§ DIRECTIONS FOR THIS TASK
Quote the lines starting at the beginning of the records and ending with the line containing "family: Cercopidae", including that line.

§ EXTRACTED MATERIAL
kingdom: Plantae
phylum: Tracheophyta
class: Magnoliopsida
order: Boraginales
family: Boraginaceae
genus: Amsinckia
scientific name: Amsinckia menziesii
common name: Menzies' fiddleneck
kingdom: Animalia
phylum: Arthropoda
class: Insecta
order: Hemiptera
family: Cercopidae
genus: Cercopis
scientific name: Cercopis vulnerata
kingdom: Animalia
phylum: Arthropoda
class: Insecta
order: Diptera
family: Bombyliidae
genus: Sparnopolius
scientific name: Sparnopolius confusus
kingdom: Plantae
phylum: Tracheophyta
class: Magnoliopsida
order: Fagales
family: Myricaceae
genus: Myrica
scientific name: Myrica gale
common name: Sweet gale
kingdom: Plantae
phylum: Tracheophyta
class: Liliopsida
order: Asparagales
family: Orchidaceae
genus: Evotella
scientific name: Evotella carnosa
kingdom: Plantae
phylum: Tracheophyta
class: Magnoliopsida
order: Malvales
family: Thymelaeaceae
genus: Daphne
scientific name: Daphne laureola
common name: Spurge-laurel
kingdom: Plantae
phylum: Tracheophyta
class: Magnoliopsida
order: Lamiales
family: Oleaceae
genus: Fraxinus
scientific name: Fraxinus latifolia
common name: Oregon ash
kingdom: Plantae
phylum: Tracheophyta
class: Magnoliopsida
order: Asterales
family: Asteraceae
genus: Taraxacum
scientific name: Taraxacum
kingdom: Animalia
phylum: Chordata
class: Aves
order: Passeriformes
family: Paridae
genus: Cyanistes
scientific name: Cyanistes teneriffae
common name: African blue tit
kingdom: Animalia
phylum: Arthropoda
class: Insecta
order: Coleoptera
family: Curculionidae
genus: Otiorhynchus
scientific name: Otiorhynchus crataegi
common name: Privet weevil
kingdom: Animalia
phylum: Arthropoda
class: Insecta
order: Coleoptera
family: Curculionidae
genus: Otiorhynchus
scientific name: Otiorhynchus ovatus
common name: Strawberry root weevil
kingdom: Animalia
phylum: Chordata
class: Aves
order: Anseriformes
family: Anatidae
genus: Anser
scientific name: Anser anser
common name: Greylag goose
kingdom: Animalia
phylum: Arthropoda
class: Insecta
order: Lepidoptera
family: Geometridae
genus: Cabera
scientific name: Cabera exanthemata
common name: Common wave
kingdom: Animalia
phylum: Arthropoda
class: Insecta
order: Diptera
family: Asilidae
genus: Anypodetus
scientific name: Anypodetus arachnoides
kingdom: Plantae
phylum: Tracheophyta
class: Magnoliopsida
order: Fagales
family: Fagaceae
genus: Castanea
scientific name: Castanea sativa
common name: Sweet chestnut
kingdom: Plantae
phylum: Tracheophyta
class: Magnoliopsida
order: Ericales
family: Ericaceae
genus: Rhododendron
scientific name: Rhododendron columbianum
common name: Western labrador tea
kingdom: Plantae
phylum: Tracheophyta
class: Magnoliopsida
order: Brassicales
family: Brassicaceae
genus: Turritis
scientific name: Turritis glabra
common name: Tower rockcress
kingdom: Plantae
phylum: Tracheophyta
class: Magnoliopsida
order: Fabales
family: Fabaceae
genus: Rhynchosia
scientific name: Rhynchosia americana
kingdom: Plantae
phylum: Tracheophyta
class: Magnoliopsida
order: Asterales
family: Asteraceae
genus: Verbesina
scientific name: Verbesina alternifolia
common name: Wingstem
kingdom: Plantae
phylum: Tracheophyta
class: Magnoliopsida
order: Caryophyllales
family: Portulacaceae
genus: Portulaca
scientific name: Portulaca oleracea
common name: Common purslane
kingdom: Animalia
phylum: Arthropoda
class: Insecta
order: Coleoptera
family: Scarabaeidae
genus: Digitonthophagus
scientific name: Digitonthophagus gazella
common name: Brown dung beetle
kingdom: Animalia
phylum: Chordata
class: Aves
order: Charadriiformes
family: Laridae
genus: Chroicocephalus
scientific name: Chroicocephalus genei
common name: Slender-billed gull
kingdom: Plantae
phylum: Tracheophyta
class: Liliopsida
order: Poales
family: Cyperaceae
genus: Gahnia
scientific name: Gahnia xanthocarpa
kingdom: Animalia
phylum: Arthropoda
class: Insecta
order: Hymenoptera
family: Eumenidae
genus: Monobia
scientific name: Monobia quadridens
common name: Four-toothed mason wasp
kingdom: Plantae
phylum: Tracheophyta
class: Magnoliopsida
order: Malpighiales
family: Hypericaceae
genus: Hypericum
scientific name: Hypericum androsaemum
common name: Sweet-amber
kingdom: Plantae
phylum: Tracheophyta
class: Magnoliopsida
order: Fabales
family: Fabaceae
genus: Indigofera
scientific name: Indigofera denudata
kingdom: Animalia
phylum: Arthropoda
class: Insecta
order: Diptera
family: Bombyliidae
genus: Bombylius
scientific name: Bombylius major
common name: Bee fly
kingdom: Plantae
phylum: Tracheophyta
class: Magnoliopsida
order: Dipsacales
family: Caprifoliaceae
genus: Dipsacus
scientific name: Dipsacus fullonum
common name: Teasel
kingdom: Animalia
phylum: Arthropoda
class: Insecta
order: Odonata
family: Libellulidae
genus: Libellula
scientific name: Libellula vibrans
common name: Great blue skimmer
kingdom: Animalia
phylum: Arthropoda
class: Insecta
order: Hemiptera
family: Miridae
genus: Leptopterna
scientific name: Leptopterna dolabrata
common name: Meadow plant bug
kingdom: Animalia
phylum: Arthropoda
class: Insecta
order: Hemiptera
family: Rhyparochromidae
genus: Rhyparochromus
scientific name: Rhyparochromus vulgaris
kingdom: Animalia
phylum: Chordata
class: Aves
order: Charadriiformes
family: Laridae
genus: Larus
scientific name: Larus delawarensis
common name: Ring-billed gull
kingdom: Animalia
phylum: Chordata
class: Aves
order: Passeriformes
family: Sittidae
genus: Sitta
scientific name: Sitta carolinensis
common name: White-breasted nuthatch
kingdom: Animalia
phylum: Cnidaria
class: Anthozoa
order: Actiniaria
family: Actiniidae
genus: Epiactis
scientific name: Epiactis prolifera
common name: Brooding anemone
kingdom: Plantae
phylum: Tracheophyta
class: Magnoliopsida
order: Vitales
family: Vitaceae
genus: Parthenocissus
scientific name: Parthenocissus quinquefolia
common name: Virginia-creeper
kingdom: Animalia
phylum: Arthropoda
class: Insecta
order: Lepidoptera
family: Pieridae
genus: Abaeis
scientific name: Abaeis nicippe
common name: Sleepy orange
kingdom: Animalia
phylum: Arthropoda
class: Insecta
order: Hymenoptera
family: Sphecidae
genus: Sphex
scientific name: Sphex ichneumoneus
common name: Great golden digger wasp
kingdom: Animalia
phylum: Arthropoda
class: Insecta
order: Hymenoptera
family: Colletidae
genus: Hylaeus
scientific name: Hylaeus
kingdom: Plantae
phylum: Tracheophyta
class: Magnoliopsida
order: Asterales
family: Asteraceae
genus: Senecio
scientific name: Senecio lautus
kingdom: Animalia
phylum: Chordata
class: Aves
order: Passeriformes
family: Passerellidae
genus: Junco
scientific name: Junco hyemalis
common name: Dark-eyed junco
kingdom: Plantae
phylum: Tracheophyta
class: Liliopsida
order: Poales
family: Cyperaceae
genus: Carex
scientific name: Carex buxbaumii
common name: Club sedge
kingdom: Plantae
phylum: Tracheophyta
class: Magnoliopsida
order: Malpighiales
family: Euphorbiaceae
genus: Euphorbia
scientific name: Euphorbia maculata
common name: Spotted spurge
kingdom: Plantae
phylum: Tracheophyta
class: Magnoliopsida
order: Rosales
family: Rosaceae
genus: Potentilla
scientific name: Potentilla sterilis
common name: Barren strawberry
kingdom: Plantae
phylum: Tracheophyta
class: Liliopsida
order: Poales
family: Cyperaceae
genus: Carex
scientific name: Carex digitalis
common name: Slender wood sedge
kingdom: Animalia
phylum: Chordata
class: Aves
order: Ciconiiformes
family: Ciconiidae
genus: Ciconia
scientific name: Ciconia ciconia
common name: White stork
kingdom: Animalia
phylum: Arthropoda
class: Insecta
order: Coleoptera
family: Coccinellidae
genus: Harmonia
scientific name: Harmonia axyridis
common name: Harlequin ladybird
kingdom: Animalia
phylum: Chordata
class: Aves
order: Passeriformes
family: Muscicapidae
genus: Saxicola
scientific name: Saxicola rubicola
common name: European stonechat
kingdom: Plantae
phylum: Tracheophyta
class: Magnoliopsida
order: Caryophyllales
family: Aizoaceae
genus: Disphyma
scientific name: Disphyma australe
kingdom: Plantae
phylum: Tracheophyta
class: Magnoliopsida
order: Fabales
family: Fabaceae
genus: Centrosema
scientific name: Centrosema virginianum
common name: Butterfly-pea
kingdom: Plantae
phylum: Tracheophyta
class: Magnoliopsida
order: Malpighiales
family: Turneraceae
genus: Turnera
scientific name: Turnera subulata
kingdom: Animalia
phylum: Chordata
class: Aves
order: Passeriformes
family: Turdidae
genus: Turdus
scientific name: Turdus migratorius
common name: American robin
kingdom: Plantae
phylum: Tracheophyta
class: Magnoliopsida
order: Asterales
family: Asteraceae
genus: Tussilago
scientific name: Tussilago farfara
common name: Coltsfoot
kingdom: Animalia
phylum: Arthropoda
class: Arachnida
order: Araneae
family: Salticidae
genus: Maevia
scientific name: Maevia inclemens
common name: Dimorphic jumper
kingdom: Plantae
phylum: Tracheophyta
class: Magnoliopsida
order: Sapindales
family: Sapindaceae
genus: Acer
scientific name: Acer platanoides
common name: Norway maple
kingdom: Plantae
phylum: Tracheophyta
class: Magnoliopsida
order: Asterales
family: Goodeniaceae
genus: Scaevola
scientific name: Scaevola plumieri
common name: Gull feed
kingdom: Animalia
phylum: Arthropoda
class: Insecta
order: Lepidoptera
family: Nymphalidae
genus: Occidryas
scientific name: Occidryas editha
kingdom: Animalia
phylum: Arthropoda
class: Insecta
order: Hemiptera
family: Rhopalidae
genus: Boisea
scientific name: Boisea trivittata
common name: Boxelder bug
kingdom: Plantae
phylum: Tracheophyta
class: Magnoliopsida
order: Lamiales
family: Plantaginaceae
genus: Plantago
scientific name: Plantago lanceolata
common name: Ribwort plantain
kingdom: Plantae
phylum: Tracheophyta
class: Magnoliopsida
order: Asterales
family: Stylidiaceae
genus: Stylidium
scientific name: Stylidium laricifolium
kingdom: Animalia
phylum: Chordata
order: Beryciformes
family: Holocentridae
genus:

§ EXERCISE RESULT
kingdom: Plantae
phylum: Tracheophyta
class: Magnoliopsida
order: Boraginales
family: Boraginaceae
genus: Amsinckia
scientific name: Amsinckia menziesii
common name: Menzies' fiddleneck
kingdom: Animalia
phylum: Arthropoda
class: Insecta
order: Hemiptera
family: Cercopidae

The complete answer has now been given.